お茶をすすりながら、会話はさまざまな話題や参加者からの質問へと広がっていきました。近年、日本での飲み方はどのように変化しているのでしょうか?ここ数年でペットボトルが一般的になり、伝統的な急須は一般家庭から姿を消しつつあります。上嶋さんのお気に入りの急須は?それはなんと、ご自身でデザインした宝瓶です(!!!)。濃茶と薄茶の違いは?なぜ日本の若者は家族の茶農家の仕事を継がないことを選ぶのでしょうか?茶農業は重労働であるため、若い世代は別の道を選ぶことが多いのです。しかし一方で、家族にお茶との関わりがなかった新しい人々が茶農業を始めたいと和束町にやって来ることもあり、上嶋さんはその一部の人々を指導しています。また、ここ5年間はベトナムにも赴き、現地で茶生産の指導を行っています。

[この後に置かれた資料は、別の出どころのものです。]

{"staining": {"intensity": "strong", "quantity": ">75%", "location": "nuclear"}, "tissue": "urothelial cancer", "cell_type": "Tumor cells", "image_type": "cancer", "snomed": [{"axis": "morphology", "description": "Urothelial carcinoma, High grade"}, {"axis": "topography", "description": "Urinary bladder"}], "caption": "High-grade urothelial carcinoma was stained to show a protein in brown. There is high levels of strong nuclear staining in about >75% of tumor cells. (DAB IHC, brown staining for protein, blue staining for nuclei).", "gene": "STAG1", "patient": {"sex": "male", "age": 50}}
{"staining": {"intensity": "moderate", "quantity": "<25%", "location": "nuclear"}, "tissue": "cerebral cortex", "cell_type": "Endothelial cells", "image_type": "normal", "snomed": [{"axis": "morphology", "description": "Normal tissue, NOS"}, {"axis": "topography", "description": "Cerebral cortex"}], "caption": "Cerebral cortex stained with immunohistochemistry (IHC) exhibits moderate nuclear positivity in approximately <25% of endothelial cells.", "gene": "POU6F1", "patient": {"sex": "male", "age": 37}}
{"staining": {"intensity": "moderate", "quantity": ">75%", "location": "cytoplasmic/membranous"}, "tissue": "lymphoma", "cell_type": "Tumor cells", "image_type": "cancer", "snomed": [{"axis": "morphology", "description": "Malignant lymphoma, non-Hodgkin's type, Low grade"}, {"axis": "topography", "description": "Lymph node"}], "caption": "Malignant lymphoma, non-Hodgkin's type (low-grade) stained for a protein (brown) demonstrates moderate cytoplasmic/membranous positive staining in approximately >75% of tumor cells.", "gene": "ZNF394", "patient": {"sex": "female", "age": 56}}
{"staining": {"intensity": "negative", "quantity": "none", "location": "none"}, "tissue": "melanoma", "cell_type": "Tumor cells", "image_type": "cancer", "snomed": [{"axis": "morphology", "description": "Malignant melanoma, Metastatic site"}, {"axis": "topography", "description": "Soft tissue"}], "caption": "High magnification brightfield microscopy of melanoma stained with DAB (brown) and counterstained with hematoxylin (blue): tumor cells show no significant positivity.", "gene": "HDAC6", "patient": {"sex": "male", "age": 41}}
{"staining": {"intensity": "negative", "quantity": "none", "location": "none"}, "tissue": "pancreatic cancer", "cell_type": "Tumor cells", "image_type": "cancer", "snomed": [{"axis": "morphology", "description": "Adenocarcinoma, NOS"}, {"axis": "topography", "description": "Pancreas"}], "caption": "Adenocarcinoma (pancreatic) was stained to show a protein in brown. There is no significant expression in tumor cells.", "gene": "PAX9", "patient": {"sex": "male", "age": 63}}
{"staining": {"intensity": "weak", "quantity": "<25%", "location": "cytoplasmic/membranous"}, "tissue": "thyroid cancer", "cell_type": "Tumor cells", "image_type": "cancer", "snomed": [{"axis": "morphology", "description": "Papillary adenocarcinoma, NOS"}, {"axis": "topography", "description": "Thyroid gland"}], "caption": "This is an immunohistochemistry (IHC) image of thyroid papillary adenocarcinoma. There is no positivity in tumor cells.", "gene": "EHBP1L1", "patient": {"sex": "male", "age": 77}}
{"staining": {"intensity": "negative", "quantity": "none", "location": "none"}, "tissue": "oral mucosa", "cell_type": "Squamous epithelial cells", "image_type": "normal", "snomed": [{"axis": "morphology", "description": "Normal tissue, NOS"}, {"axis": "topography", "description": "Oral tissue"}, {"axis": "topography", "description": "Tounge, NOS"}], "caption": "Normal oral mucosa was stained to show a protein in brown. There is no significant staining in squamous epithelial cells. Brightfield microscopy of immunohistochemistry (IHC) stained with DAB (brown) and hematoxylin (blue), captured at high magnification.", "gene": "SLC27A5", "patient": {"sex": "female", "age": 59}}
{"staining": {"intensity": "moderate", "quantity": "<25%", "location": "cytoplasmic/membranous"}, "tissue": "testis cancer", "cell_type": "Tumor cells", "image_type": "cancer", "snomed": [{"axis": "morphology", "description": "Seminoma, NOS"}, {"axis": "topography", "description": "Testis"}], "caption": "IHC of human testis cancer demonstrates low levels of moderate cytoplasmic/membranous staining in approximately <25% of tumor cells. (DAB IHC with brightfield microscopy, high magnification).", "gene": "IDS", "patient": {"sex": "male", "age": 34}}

こうした話題で盛り上がり、1時間半はあっという間に過ぎました。

「風」抹茶のパッケージを見せるシモナと上嶋さん

上嶋さんのお茶は、オンラインショップ「上嶋爽禄園」で購入できます。

次回の「Meet the Tea Farmer」イベントは、お正月休みの期間を挟んだ後、2021年1月に開催予定です。次のゲストは、京都・和束町の三代目茶農家であり、「和束紅茶」の代表でもある杉本喜壽さんです。こちらのリンクからぜひご覧ください。

参加者と茶生産者の双方がどれほどこのイベントを楽しんでいるかを実感でき、私たちもとても嬉しく思っています。